The drawback of the first method is, It will take forever to save the images to disk, not to mention the storage space. The better way is to generate it the images on the fly.

So I wrote the following Datablock to be able to do it.

# Function to generate image from strokes
def draw_to_img(strokes, im_size = 256):
    fig, ax = plt.subplots()                        
    for x, y in strokes:
        ax.plot(x, -np.array(y), lw = 10)
    ax.axis('off')
    
    fig.canvas.draw()                               
    A = np.array(fig.canvas.renderer._renderer)     # converting them into array
    
    plt.close('all')
    plt.clf()
    A = (cv2.resize(A, (im_size, im_size)) / 255.)  # image resizing to uniform format

    return A[:, :, :3]

class ImageDrawing(PILBase):
    @classmethod
    def create(cls, fns):
        strokes = json.loads(fns)
        img = draw_to_img(strokes, im_size=256)
        img = PILImage.create((img * 255).astype(np.uint8))
        return img
    
    def show(self, ctx=None, **kwargs): 
        t1 = self
        if not isinstance(t1, Tensor): return ctx
        return show_image(t1, ctx=ctx, **kwargs)

def ImageDrawingBlock(): 
    return TransformBlock(type_tfms=ImageDrawing.create, batch_tfms=IntToFloatTensor)
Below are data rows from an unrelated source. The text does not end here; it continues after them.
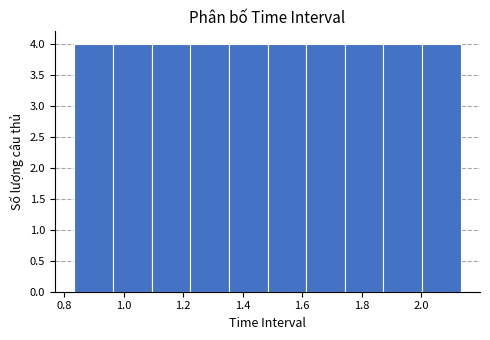

Reading left to right, list every bar in this chart as the range it spans on the x-axis followed by its height. Neither the bar edges nor the heights are printed on the chart, so give them approximately, as read against the axes.

0.84 to 0.96: 4
0.96 to 1.10: 4
1.10 to 1.22: 4
1.22 to 1.36: 4
1.36 to 1.48: 4
1.48 to 1.62: 4
1.62 to 1.74: 4
1.74 to 1.88: 4
1.88 to 2.00: 4
2.00 to 2.14: 4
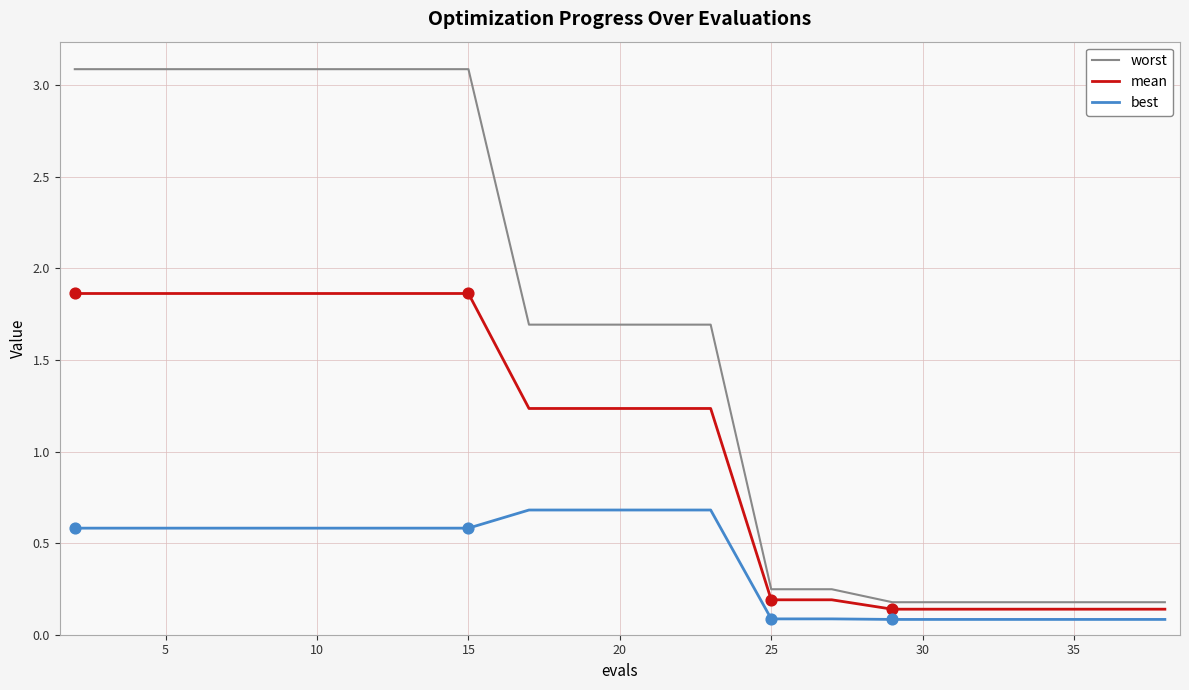

Which series has the largest total across all categories?

worst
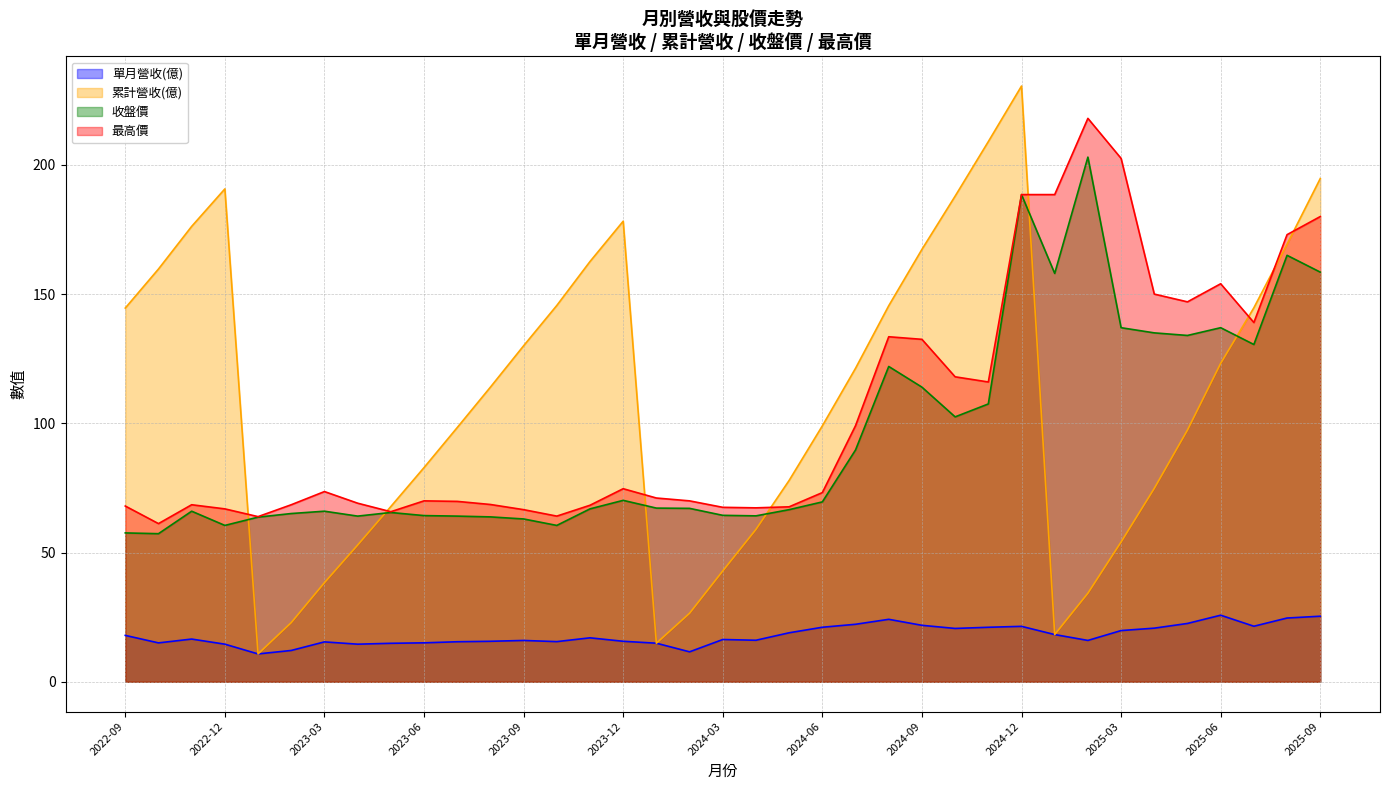

Reading left to right, transcribe all the data shown in this chart.

單月營收(億): 17.9	15.1	16.5	14.6	10.8	12.1	15.4	14.6	14.9	15.1	15.5	15.7	16.0	15.5	17.0	15.7	14.9	11.6	16.4	16.1	19.0	21.1	22.2	24.2	21.9	20.6	21.1	21.4	18.3	16.0	19.8	20.8	22.6	25.8	21.5	24.7	25.4
累計營收(億): 144.6	159.7	176.2	190.7	10.8	22.9	38.4	52.9	67.8	82.9	98.4	114.0	130.0	145.6	162.6	178.2	14.9	26.5	42.9	59.0	77.9	99.0	121.3	145.5	167.3	187.9	209.0	230.5	18.3	34.3	54.1	74.8	97.4	123.2	144.7	169.3	194.7
收盤價: 57.6	57.3	66.0	60.5	63.7	65.1	66.0	64.1	65.5	64.3	64.1	63.8	63.0	60.5	66.9	70.2	67.2	67.1	64.4	64.2	66.6	69.6	89.7	122.0	114.0	102.5	107.5	188.5	158.0	203.0	137.0	135.0	134.0	137.0	130.5	165.0	158.5
最高價: 68.0	61.2	68.5	66.9	63.9	68.5	73.6	69.1	65.8	70.0	69.8	68.6	66.6	64.1	68.3	74.7	71.1	70.0	67.5	67.3	67.7	73.2	99.1	133.5	132.5	118.0	116.0	188.5	188.5	218.0	202.5	150.0	147.0	154.0	139.0	173.0	180.0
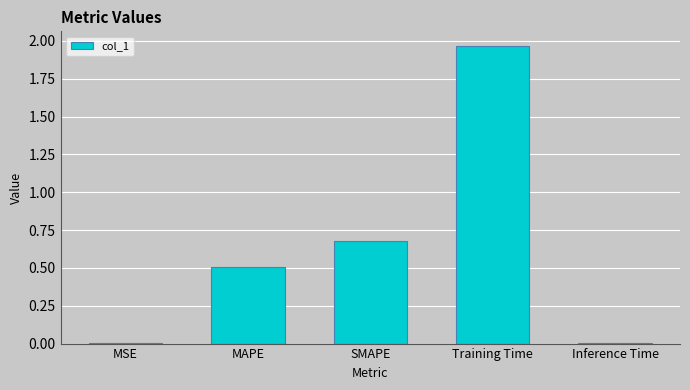

The value at MAPE is 0.2. True or false?

False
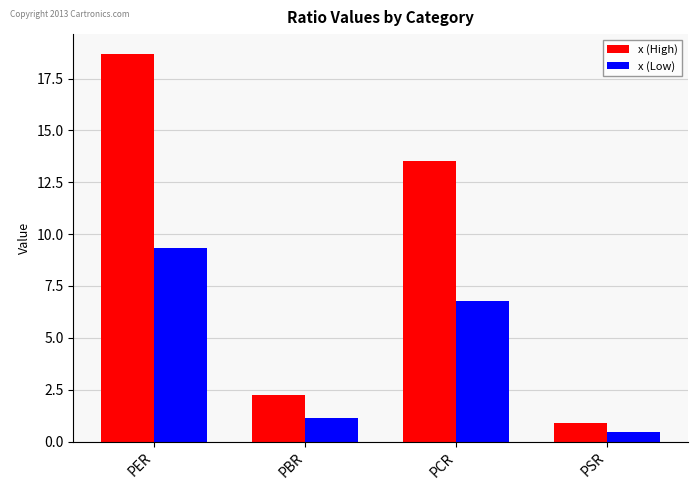

What is the spread (max minus min) of values at PCR?

6.8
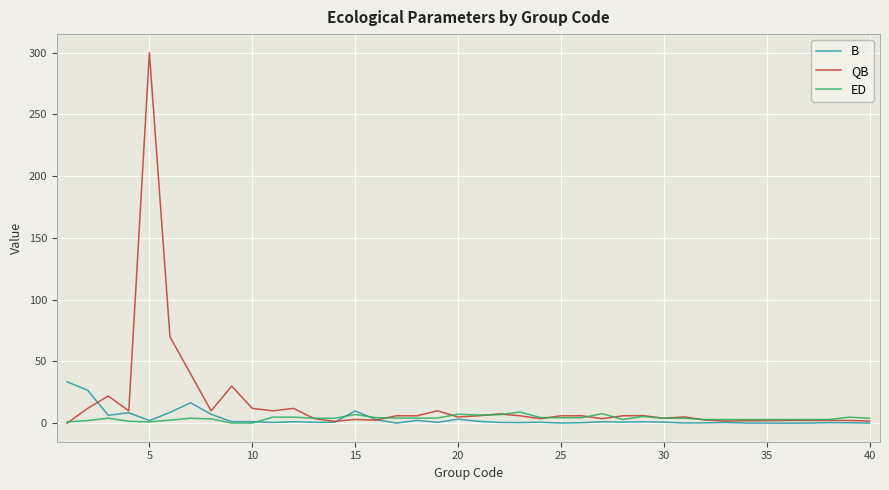

How many lines are shown in the chart?

3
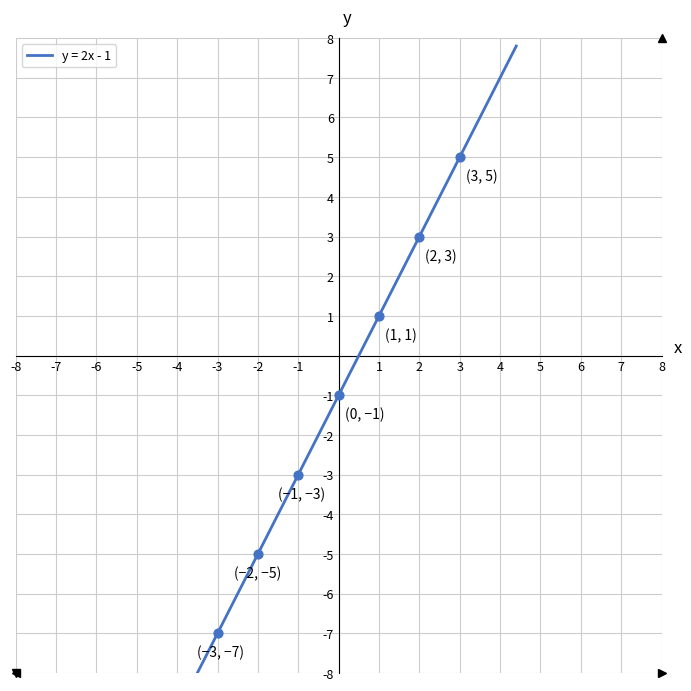

What is the range of Y values (max minus min)?

12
And here is the full datablock:

QuickDraw = DataBlock(
    blocks=(ImageDrawingBlock, CategoryBlock),
    get_x=lambda x:x[1],
    get_y=lambda x:x[5].replace(' ','_'),
    splitter=RandomSplitter(valid_pct=0.005),
    item_tfms=Resize(128),
    batch_tfms=aug_transforms()
)

data = QuickDraw.dataloaders(df, bs=16, path=path)

With this, I am able to effectively create the images on the fly and train the model. But the problem is, mid training, Just like the original author of the question, I have the same problem with my 64 GB RAM eventually being completly used up. :frowning: Its exactly as the author has described.

I tried the solution which seemingly worked for the author, but it doesnt work for me. Im using the V2 Library and by this point I have spent quite some time trying to fix this, would really appreciate any help!

Thanks in advance. @sgugger @StatisticDean

P.S. The 'Docs" and “Tutorial” links in this github discussion https://github.com/fastai/fastai/issues/2068 gives a 404 not found error. :frowning:

So I found a solution to this problem! But it is quite unconventional though. What I found out is that when I run the training code as a regular python file on the terminal, I dont have the memory issue.

Its probably got something to do with how Jupyter notebook stores variables and garbage collects. When I run the code on the notebook, Its probably allocating a memory equivalent to a the whole dataframe for each batch iteration. Or thats atleast thats what I think is happening, which learnt to rapid RAM consumption.